=== SELECTED PASSAGE ===
====

- 7 minutes read - 1287 words

Previous posts such as this one have shown using embedded Jetty to REST-enable a standalone Java program. Those posts were lacking an important feature for real applications: packaging into a JAR so the application will run outside of Eclipse and won’t be dependent on Maven and jetty:run. To make this happen, we will use Maven to build an executable JAR that also includes all of the Jetty and Spring dependencies we need.

The goal of this work is to get to the point where we can run the example application by:

  1. Cloning the Git repository.
  2. Running mvn package.
  3. Running java -jar target/webmvc-standalone.jar

When I started adding the necessary bits to the pom.xml file of my sample application, I expected a relatively straightforward solution. I ended up with a relatively straightforward solution that was completely different from what I expected. So I think it’s worth a detailed discussion of how this solution works and what Maven is doing for us.

Our desire to make an executable JAR is complicated by the fact that we want our Maven project to build a WAR as a default package, so that we can use this code in a Java web container if desired. Additionally, we introduce some complexity by making a single JAR with all dependencies, because that causes files in the Spring JARs to collide. I’ll show what I did to address each of these.

Build both JAR and WAR

The basic idea here is that we want Maven to make both a JAR file and a WAR file during the “package” phase. Our pom.xml file specifies war as the packaging for this project, so the WAR file will be created as expected. We need to add the JAR file without disturbing this.

I found a great post here that got me started. The basic idea is to add the following to pom.xml under build/plugins:

<plugin>
    <groupId>org.apache.maven.plugins</groupId>
    <artifactId>maven-jar-plugin</artifactId>
    <version>2.4</version>
    <executions>
        <execution>
            <id>package-jar</id>
            <phase>package</phase>
            <goals>
                <goal>jar</goal>
            </goals>
        </execution>
    </executions>
</plugin>

This is the behavior we would get for “free” if we used jar packaging in pom.xml. The execution section ties it to the package phase so that it runs during the default build process. The jar goal tells the plugin what to make. This gets us a basic JAR with the classes in the normal place for a JAR (rather than in WEB-INF/classes as they must be in the WAR file).

====

=== WHAT YOU NEED TO DO ===
1. In the Maven packaging post, which version of the maven-jar-plugin is added to pom.xml?
2. Reproduce everything in the Maven packaging post from "Previous posts such" down to "the Git repository.", word for word.

====

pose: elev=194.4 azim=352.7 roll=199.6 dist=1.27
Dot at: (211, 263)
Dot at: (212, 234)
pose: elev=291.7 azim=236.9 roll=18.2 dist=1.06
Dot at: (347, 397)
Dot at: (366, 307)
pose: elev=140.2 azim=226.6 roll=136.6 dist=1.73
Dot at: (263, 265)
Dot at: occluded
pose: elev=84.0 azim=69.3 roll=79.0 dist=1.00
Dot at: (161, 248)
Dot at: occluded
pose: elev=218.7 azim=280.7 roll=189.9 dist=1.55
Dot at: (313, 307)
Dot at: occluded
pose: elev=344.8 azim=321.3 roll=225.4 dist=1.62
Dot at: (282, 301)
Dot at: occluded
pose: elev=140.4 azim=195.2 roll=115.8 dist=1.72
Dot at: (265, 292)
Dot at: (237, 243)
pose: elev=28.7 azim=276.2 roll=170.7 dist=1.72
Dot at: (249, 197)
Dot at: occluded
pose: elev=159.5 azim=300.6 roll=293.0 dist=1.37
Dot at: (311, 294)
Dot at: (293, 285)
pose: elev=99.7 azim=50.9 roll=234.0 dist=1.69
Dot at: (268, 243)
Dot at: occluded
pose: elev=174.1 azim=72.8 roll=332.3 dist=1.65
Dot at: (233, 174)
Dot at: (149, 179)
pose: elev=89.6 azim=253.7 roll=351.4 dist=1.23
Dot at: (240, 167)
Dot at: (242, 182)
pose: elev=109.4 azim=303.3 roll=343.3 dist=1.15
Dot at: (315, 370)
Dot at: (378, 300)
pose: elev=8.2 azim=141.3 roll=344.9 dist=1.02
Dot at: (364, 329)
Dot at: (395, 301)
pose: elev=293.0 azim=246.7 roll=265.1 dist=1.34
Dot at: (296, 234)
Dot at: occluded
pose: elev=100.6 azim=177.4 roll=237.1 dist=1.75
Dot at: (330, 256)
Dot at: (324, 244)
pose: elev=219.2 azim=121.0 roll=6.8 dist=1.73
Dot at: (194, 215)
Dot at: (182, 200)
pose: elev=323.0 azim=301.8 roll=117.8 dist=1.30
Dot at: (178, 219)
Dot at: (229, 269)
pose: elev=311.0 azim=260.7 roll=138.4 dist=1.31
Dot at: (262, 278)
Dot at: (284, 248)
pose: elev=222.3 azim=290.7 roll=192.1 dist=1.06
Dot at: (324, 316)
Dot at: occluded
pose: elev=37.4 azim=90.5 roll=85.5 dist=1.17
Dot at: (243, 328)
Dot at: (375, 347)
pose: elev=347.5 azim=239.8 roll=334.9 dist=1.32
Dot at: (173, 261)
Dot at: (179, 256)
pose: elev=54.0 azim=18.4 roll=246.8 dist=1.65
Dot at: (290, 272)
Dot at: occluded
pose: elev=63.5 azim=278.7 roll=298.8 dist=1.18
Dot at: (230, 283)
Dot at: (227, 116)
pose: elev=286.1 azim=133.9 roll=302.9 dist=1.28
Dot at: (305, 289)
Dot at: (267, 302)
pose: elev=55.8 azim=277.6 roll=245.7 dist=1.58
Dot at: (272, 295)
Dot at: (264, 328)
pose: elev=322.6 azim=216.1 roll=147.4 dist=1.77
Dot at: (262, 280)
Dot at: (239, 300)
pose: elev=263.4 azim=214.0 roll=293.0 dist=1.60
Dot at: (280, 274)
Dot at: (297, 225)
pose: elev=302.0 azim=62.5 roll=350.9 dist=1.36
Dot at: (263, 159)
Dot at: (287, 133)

====

=== RESULTS BY TASK ===
1. 2.4

2.
Previous posts such as this one have shown using embedded Jetty to REST-enable a standalone Java program. Those posts were lacking an important feature for real applications: packaging into a JAR so the application will run outside of Eclipse and won’t be dependent on Maven and jetty:run. To make this happen, we will use Maven to build an executable JAR that also includes all of the Jetty and Spring dependencies we need.

The goal of this work is to get to the point where we can run the example application by:

  1. Cloning the Git repository.